# [Фрагмент документа]
● ● ● ●

ВЕРА ЗУБАРЕВА ● НЕВЕРОЯТНОСТЬ ВЫСШЕГО ПОРЯДКА ● ВСТУПЛЕНИЕ

ВЕРА ЗУБАРЕВАКогда Арон Каценелинбойген понял, что теория вероятностей не всегда работает, он придумал теорию предрасположенностей. Начиналось это ещё в Москве, когда он работал в Институте Экономики и Центральном Экономико-Математическом Институте в Москве, где возглавлял кафедру Комплексных Систем. В Америке он развил свои идеи, довёл их до стройной теории и только не сумел найти математика, который бы всё это изложил на языке формул.

Меня сразу же привлекла красота его теории, суть которой я определила бы в самых простых терминах так. Мир – это коллекция уникальностей, и всякий раз мы сталкиваемся с этим, когда разглядываем какой-нибудь цветок или бабочку. А разглядываем потому, что глаз выхватывает какие-то мельчайшие особенности, отличающие их от других бабочек и цветков. Даже если мы этого не осознаём, особенности и есть тот магнит, который притягивает наше внимание. Не станешь ведь разглядывать двойников!

Сколь ни живи, сколь ни учи наук –
жизнь знает, как прельстить и одурачить,
и робкий неуч, молвив: «Это – луг»,–
остолбенев глядит на одуванчик.
                      (Б. Ахмадулина. «Свет и туман»)

Таким «робким неучем», не зазубрившим догм о подобии и типологии, обычно является художник. И теория Арона, прежде всего, восхищает художников от науки, ибо она гласит, в общих чертах, что нужно не сводить картину к известному, а внимательно вглядеться во все особенности предмета или явления, отметить как можно больше нюансов и оттенков, придать им значение, проинтегрировать в своём восприятии и тогда только определить для себя, какова их предрасположенность. И то, что будет считаться невероятным с точки зрения теории вероятности, может оказаться очень даже возможным с точки зрения теории предрасположенностей.

● ● ● ●

# [Предоставленные записи]
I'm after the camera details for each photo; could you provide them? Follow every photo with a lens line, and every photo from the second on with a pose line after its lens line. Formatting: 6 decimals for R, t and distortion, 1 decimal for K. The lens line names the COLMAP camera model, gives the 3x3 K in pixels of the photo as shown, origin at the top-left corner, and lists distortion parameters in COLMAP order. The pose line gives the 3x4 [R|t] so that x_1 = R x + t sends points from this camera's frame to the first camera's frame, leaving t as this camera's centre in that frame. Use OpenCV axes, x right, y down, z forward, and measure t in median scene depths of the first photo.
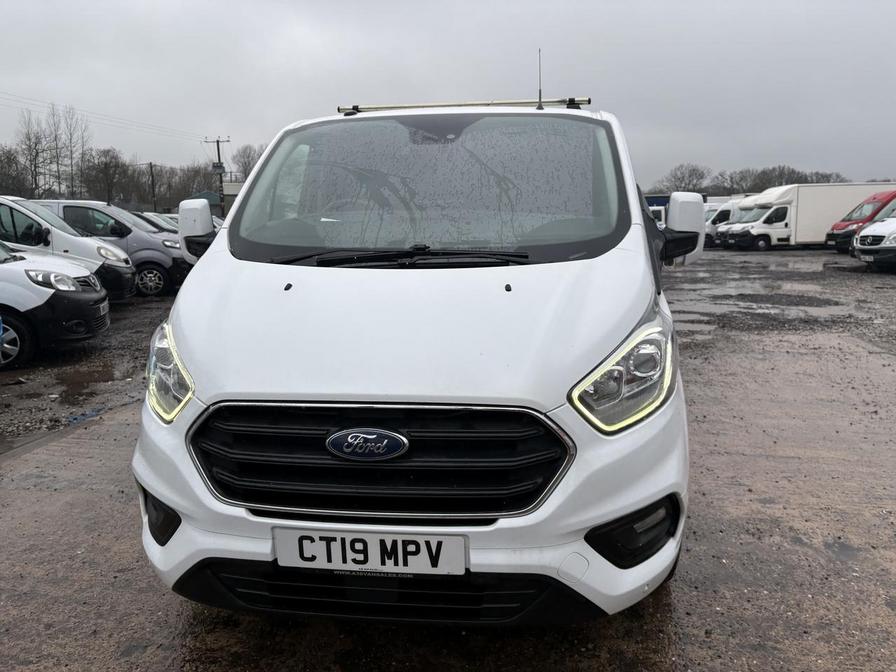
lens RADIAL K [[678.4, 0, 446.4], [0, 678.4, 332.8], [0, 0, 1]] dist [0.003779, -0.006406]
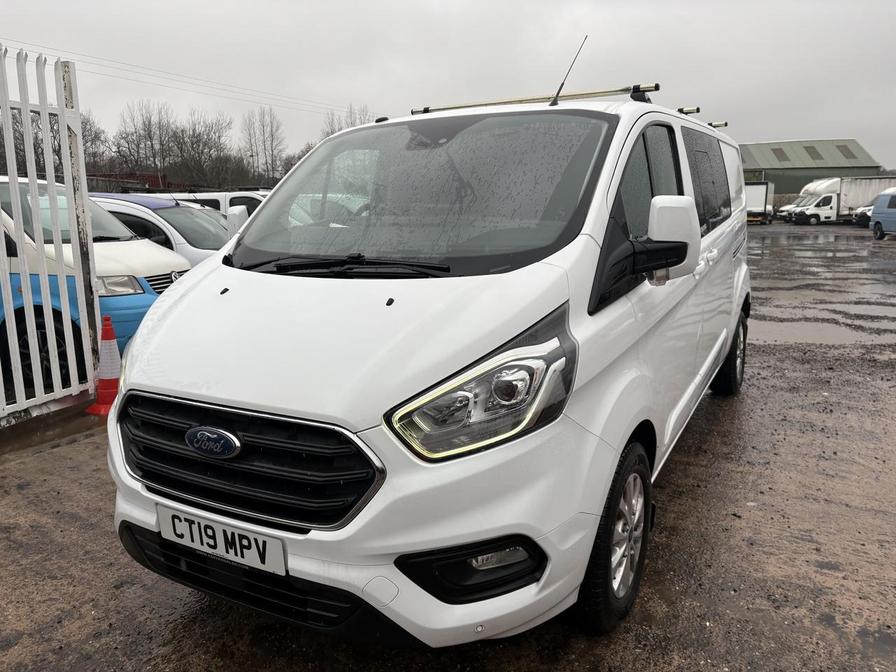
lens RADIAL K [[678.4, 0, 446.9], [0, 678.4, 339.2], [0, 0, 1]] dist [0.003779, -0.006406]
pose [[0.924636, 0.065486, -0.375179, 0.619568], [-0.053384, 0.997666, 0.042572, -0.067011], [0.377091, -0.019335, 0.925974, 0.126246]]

● ● ● ●

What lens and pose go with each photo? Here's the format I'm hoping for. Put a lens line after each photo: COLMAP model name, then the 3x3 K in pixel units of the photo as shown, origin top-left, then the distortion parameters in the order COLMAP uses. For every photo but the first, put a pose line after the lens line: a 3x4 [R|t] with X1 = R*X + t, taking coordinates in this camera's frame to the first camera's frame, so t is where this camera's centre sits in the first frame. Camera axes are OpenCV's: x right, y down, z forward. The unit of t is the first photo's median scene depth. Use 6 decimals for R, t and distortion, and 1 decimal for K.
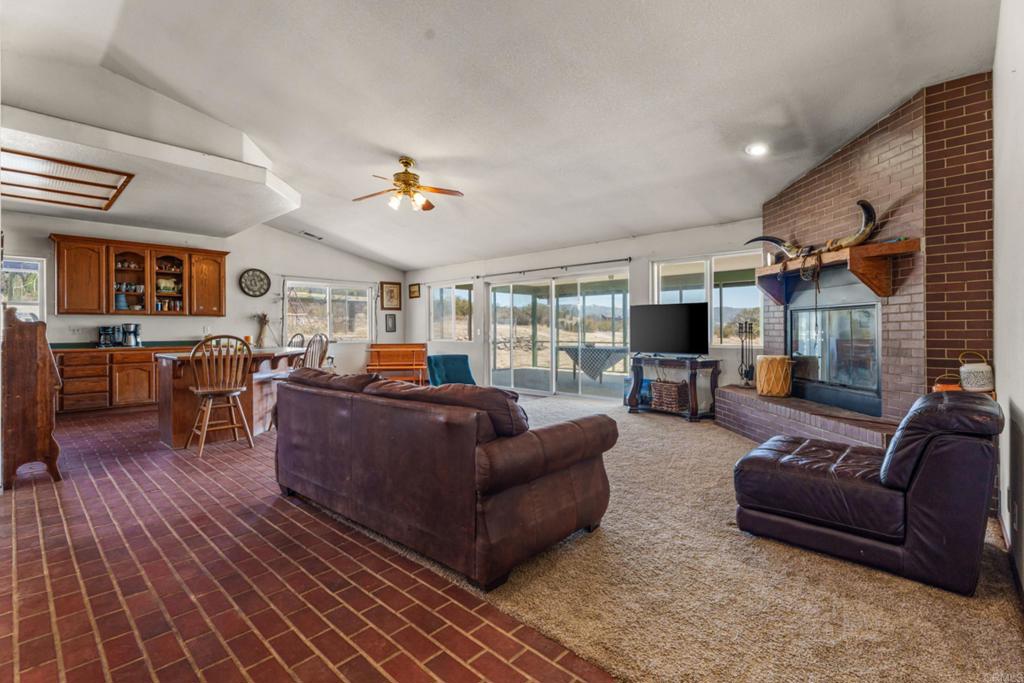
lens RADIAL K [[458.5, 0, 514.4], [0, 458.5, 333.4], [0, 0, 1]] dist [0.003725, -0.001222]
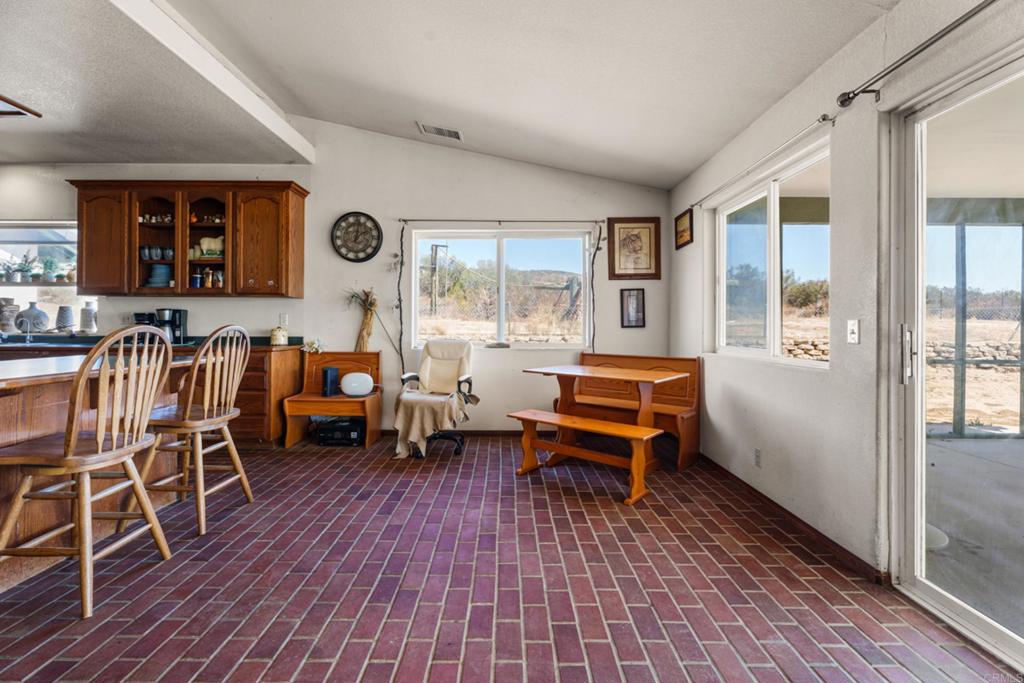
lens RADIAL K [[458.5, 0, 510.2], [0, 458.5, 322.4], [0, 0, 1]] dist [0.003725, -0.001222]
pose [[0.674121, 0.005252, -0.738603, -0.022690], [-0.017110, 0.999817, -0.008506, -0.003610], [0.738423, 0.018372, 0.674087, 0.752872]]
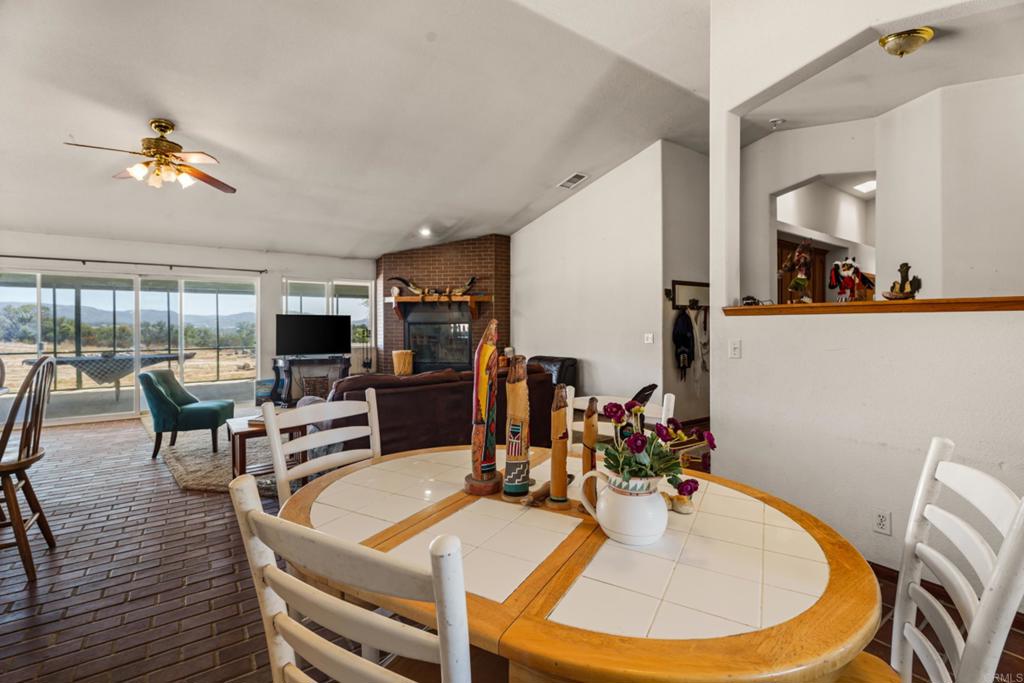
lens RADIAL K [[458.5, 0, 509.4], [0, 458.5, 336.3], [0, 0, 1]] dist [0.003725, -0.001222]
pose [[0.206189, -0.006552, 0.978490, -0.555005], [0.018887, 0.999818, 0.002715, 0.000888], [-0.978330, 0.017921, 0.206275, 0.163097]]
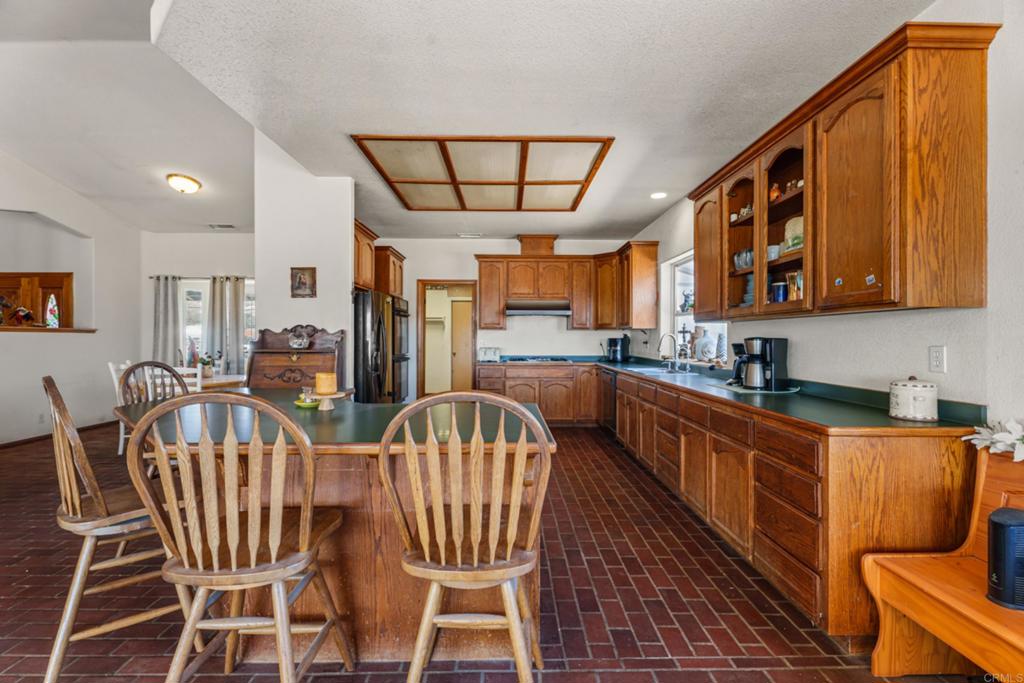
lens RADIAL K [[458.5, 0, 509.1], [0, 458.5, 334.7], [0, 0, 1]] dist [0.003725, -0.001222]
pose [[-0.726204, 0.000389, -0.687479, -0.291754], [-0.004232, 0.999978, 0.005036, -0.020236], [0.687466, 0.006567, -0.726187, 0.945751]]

● ● ● ●

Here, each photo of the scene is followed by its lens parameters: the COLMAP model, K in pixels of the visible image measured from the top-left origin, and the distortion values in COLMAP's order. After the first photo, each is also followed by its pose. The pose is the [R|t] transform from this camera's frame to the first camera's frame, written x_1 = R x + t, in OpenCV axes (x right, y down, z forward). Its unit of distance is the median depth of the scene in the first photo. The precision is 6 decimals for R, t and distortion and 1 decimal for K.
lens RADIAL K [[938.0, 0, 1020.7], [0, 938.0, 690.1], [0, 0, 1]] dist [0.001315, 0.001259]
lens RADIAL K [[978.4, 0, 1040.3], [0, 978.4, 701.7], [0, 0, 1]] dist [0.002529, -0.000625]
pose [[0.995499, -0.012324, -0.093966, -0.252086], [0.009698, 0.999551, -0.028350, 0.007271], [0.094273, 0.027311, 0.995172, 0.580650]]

● ● ● ●

# [Формулировки заданий]
**A)** Ответьте, пожалуйста, по вступлению на три вопроса, каждый ответ с новой строки с той же пометкой:
(i) В каких институтах работал Арон Каценелинбойген в Москве?
(ii) Кого он не сумел найти в Америке?
(iii) Кто, согласно вступлению, обычно является «робким неучем»?
**B)** Перепишите фрагмент вступления от «ВЕРА ЗУБАРЕВАКогда Арон» до «на языке формул.», заменив «Америке» на «Соединённых Штатах».

# [Ответы к заданиям]
**A)**
(i) В Институте Экономики и Центральном Экономико-Математическом Институте.
(ii) Математика, который изложил бы всё это на языке формул.
(iii) Художник.

**B)**
ВЕРА ЗУБАРЕВАКогда Арон Каценелинбойген понял, что теория вероятностей не всегда работает, он придумал теорию предрасположенностей. Начиналось это ещё в Москве, когда он работал в Институте Экономики и Центральном Экономико-Математическом Институте в Москве, где возглавлял кафедру Комплексных Систем. В Соединённых Штатах он развил свои идеи, довёл их до стройной теории и только не сумел найти математика, который бы всё это изложил на языке формул.